Which lines below contain the word "back"? Copy each one.

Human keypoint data
↓↓↓

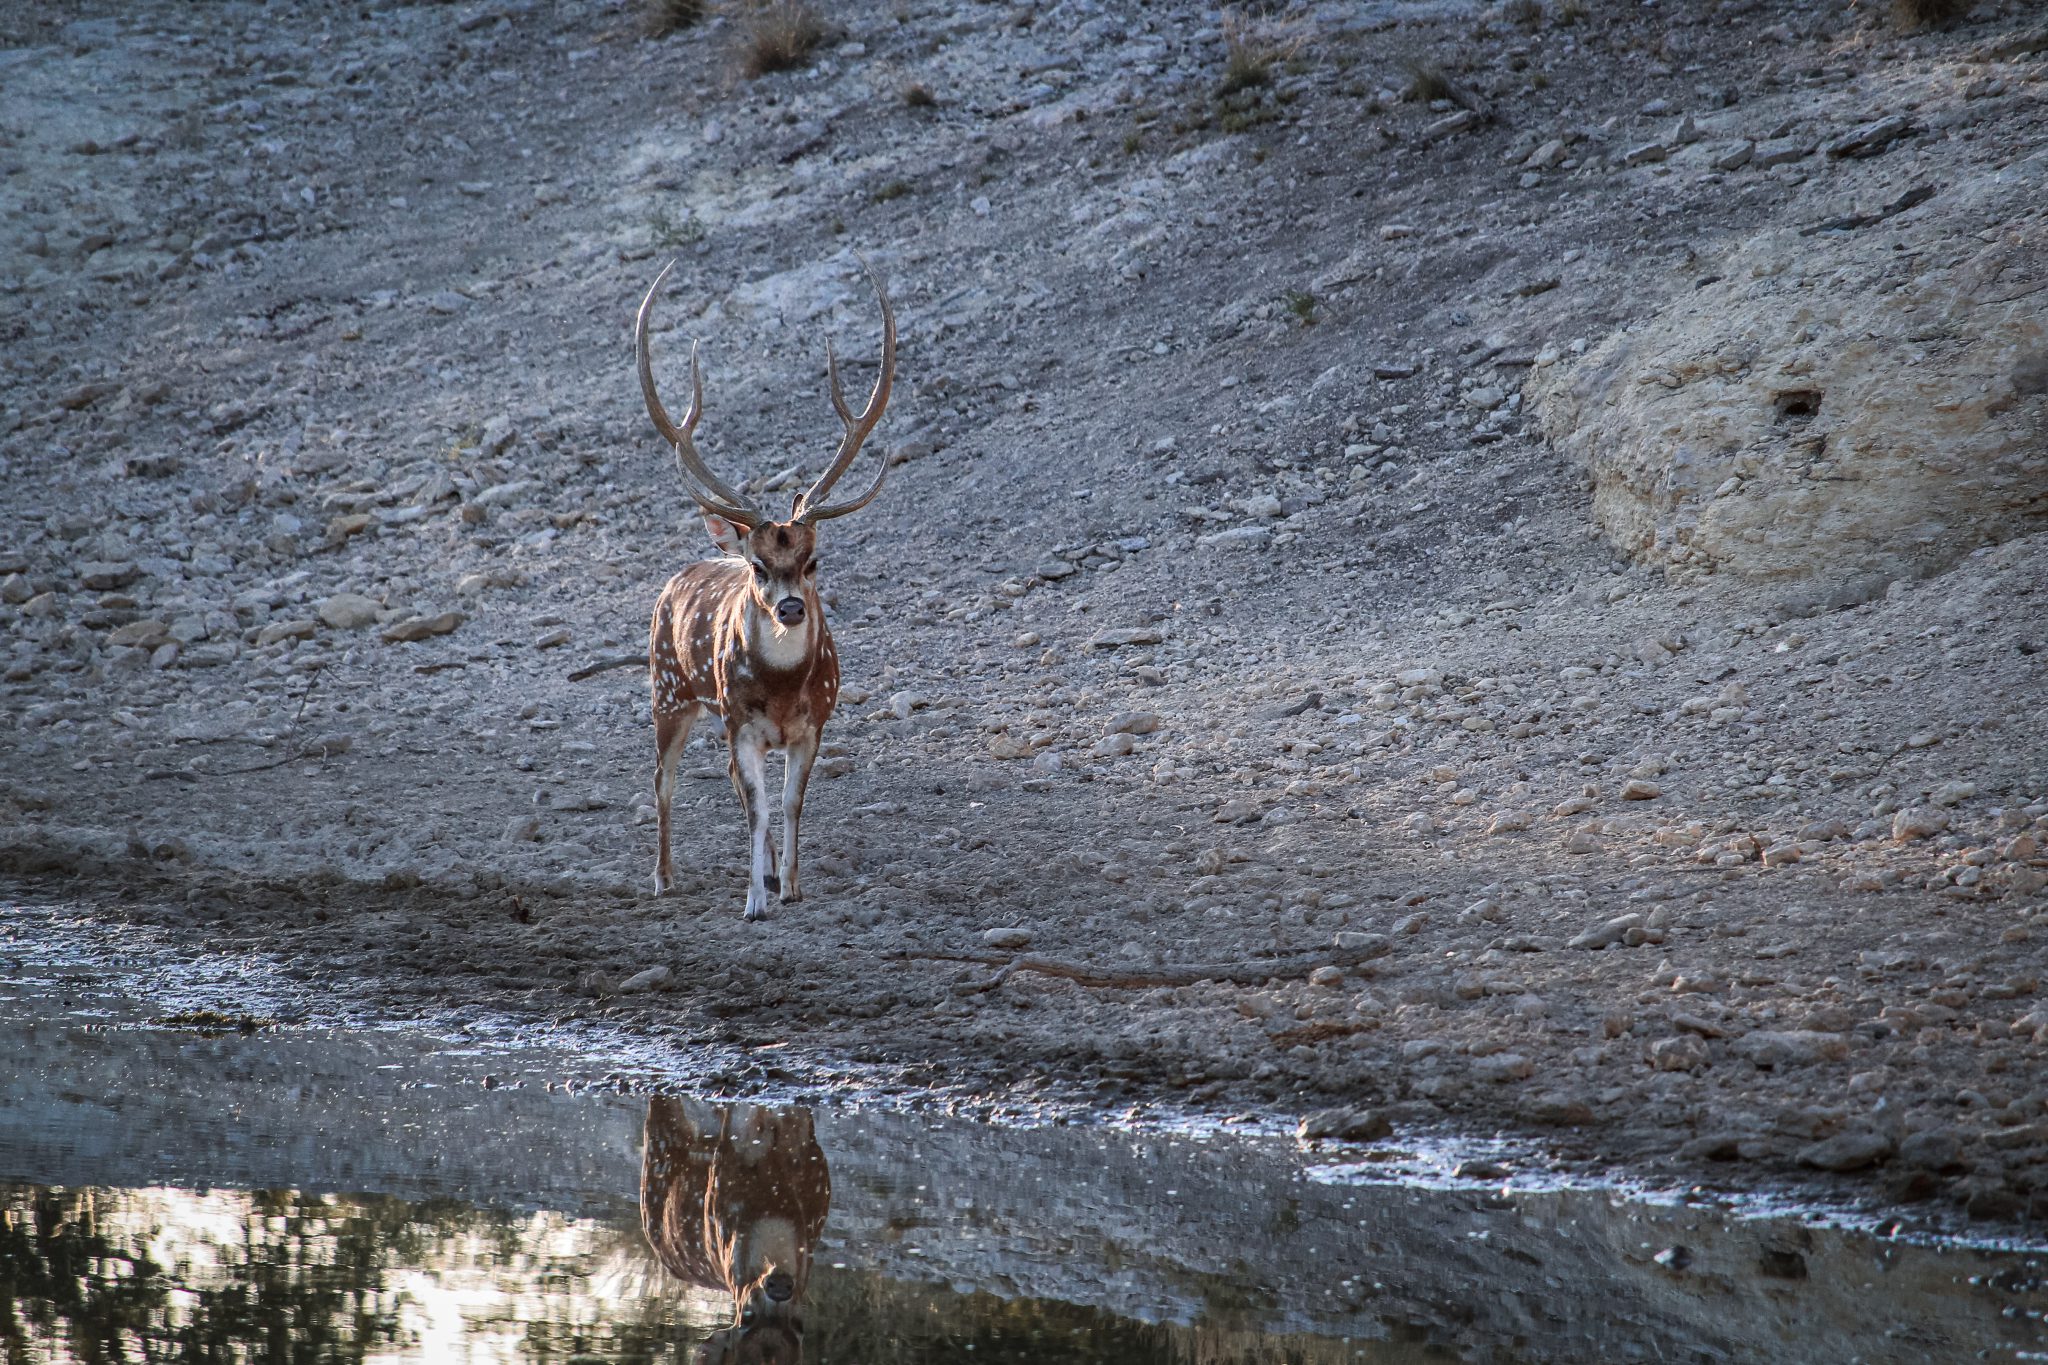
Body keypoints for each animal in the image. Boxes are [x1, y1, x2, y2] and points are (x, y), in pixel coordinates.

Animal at [638, 258, 897, 916]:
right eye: (758, 565)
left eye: (813, 560)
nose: (790, 608)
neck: (780, 692)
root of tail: (676, 578)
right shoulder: (740, 722)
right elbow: (755, 810)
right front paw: (753, 899)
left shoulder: (814, 723)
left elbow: (787, 803)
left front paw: (793, 885)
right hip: (668, 691)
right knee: (663, 779)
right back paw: (664, 876)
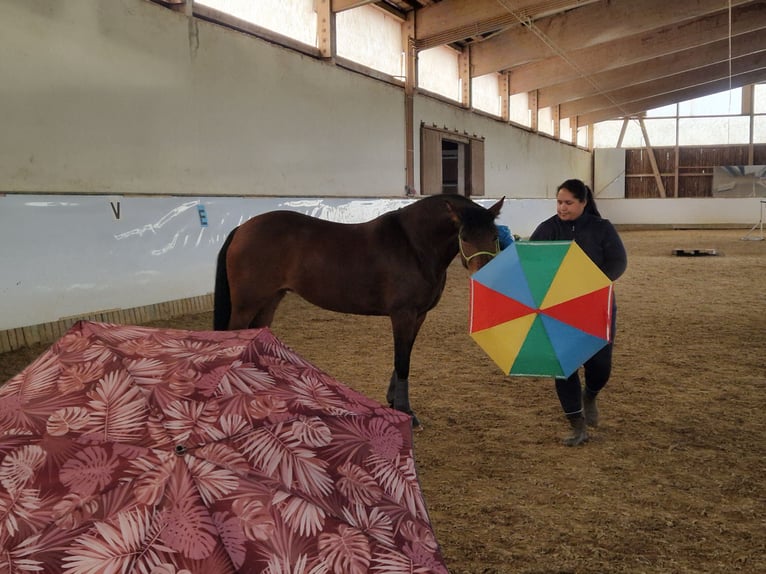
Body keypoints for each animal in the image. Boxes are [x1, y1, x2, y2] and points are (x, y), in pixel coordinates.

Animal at [213, 196, 508, 430]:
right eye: (464, 237)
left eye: (495, 236)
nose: (488, 277)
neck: (414, 246)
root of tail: (242, 228)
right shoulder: (403, 314)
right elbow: (402, 360)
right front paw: (407, 413)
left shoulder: (419, 315)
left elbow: (405, 356)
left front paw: (393, 401)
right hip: (246, 304)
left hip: (270, 300)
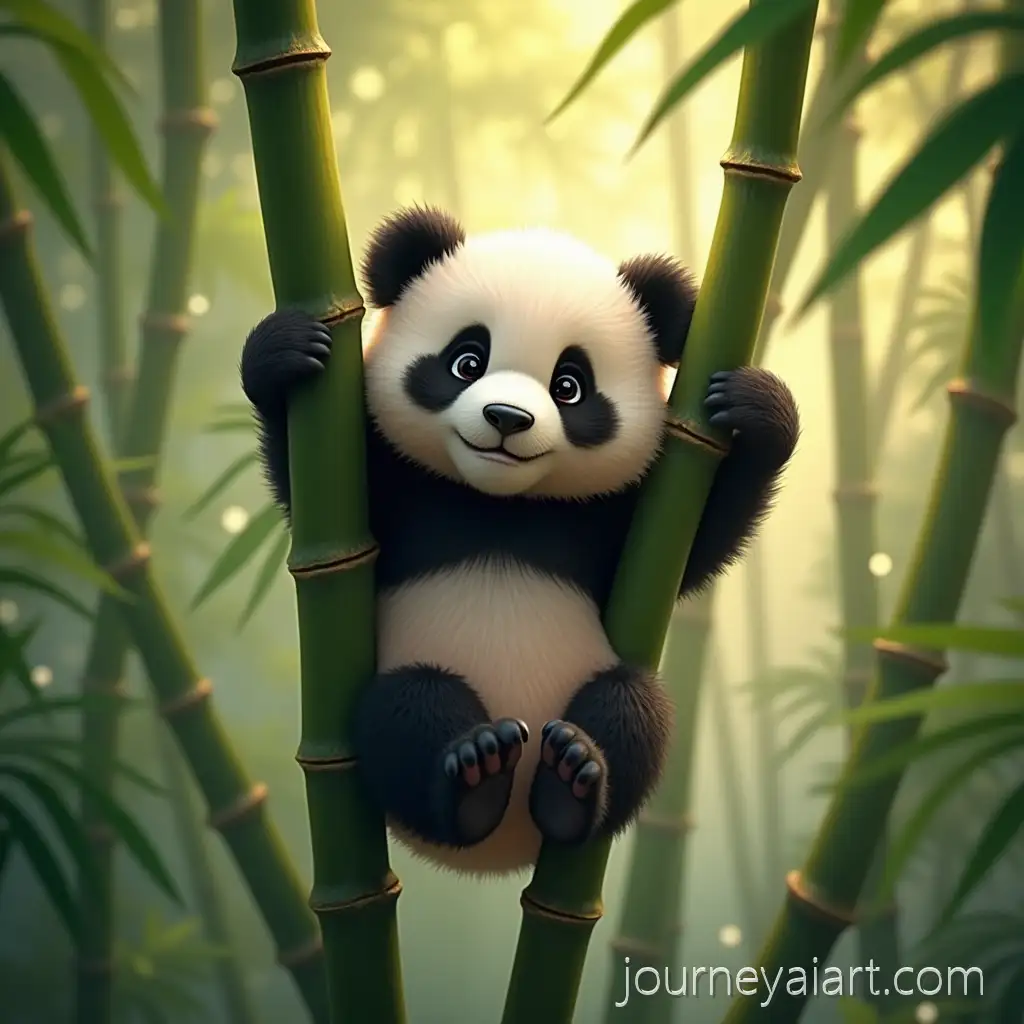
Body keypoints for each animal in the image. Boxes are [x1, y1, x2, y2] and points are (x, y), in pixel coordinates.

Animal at [240, 205, 799, 876]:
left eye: (569, 385)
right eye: (467, 361)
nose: (508, 418)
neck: (499, 505)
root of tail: (502, 851)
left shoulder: (609, 522)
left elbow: (701, 544)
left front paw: (758, 410)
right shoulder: (395, 494)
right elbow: (309, 497)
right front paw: (282, 354)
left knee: (633, 708)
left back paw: (571, 782)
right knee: (404, 709)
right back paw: (476, 773)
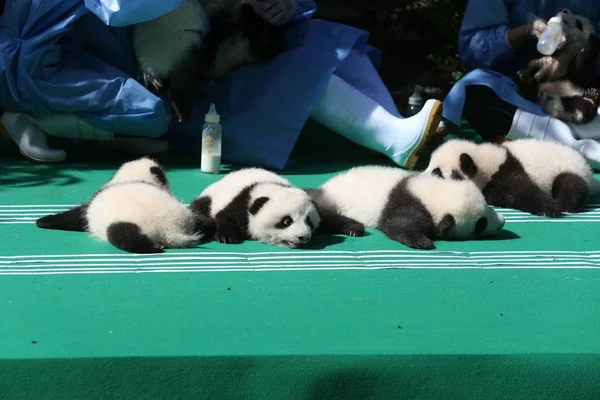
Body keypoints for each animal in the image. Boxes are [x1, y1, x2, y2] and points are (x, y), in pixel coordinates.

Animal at [35, 157, 213, 253]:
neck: (131, 177)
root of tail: (170, 231)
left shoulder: (93, 201)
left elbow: (76, 215)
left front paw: (43, 221)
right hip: (190, 216)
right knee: (204, 222)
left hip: (123, 224)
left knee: (124, 236)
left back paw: (151, 247)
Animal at [304, 164, 506, 248]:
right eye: (481, 224)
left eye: (488, 205)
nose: (503, 221)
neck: (432, 194)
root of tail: (325, 188)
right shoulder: (408, 204)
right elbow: (398, 225)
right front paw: (422, 241)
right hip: (333, 201)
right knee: (325, 215)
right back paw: (353, 227)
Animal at [424, 138, 600, 219]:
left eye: (437, 172)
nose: (421, 177)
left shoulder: (505, 173)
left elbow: (522, 190)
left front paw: (550, 208)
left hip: (569, 169)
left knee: (570, 185)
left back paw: (565, 203)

↑↑↑

◆ Written answer
right back paw: (664, 876)
left back paw: (571, 782)
right back paw: (476, 773)
left back paw: (151, 247)
right back paw: (353, 227)
left back paw: (565, 203)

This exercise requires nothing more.